Das bisherige Vormundschaftsrecht stammt in seinen Grundzügen aus der Entstehungszeit des Bürgerlichen Gesetzbuches und gilt nun nicht mehr als zeitgemäß. Hatte eine minderjährige Person, der sogenannte Mündel keine Eltern mehr oder wurde den Eltern das Sorgerecht entzogen, wurde vom Familiengericht ein Vormund bestellt. Geregelt waren dabei im bisherigen Vormundschaftsrecht in erster Linie die Vermögensangelegenheiten des Mündels, aber weniger die Personensorge und die Rechte des Mündels.
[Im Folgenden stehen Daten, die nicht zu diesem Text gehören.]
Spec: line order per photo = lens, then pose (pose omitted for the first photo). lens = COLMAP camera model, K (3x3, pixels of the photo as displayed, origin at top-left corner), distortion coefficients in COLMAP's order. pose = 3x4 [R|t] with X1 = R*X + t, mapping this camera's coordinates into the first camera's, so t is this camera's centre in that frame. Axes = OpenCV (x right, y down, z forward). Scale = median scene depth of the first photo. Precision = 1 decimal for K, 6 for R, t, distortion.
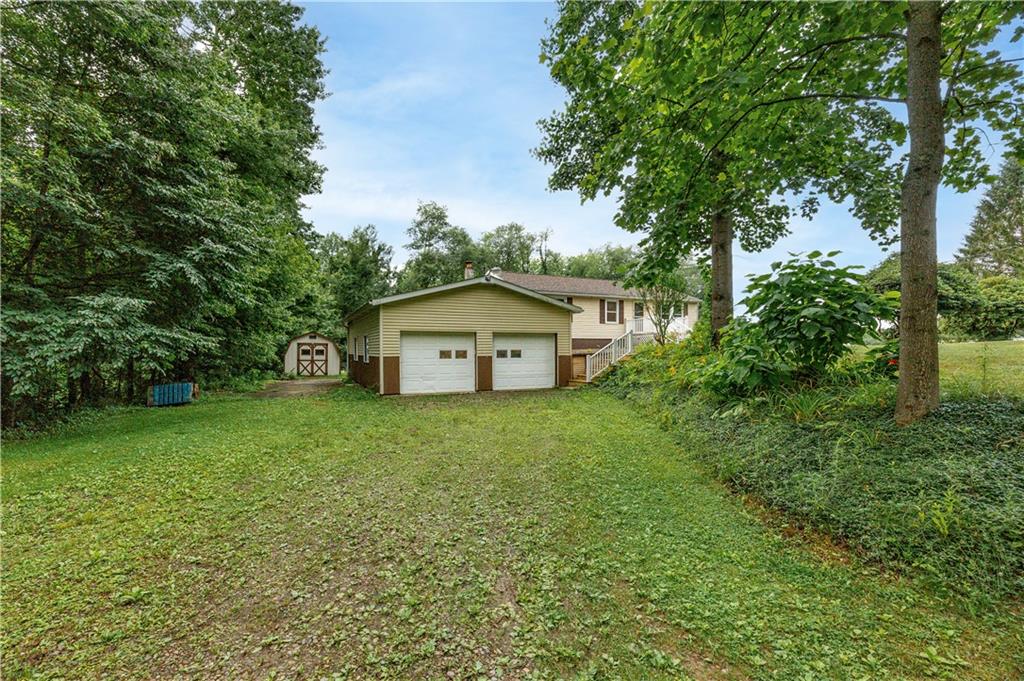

Vormundschaft: Die Sorge ums Mündel steht vorne
Dies wird mit der Reform grundlegend geändert. Die Rechte des Mündels sollen stärker und vor allem konkretisiert werden. So wird dem Mündel nun ein Recht auf Förderung seiner Entwicklung und Erziehung zu einer eigenverantwortlichen und gemeinschaftsfähigen Persönlichkeit eingeräumt, ebenso wie ein Recht auf persönlichen Kontakt mit dem Vormund und schließlich auch je nach Entwicklungsstand ein Mitspracherecht in seinen Angelegenheiten.
Spiegelbildlich dazu werden entsprechende Pflichten des Vormunds in der Amtsführung allgemein sowie in der Personensorge normiert. Der Vormund ist künftig auch dann für die Personensorge verantwortlich und hat die Pflege und Erziehung des Mündels persönlich zu fördern, wenn der Mündel – wie in der Regel – nicht bei ihm lebt.
Ein besonderes Augenmerk gilt nach dem Reformgesetz der Auswahl des richtigen Vormunds für den Mündel. Die Familiengerichte sind verpflichtet, den für das Kind in seiner Lebenssituation am besten geeigneten Vormund auszuwählen. Vormünder stehen unter der Aufsicht des Familiengerichts und müssen diesem gegenüber regelmäßig über die persönlichen und wirtschaftlichen Verhältnisse ihrer Mündel berichten.
Rechte der Pflegeeltern werden gestärkt
Können Kinder nicht bei ihren leiblichen Eltern leben, übernehmen oft Pflegeeltern. Diese dürfen unter Zugrundelegung eines Pflegevertrags die Dinge des täglichen Lebens regeln und haben das Recht auf Antragstellung sozialer Leistungen für ihr Pflegekind. Andere Aspekte müssen in der Regel mit den Sorgeberechtigten, meist den leiblichen Eltern, besprochen werden. Mit der Reform sollen die Rechte der Pflegekinder und Pflegeeltern gestärkt werden, zum Beispiel kann Pflegeeltern unter bestimmten Voraussetzungen eher die Vormundschaft eingeräumt werden.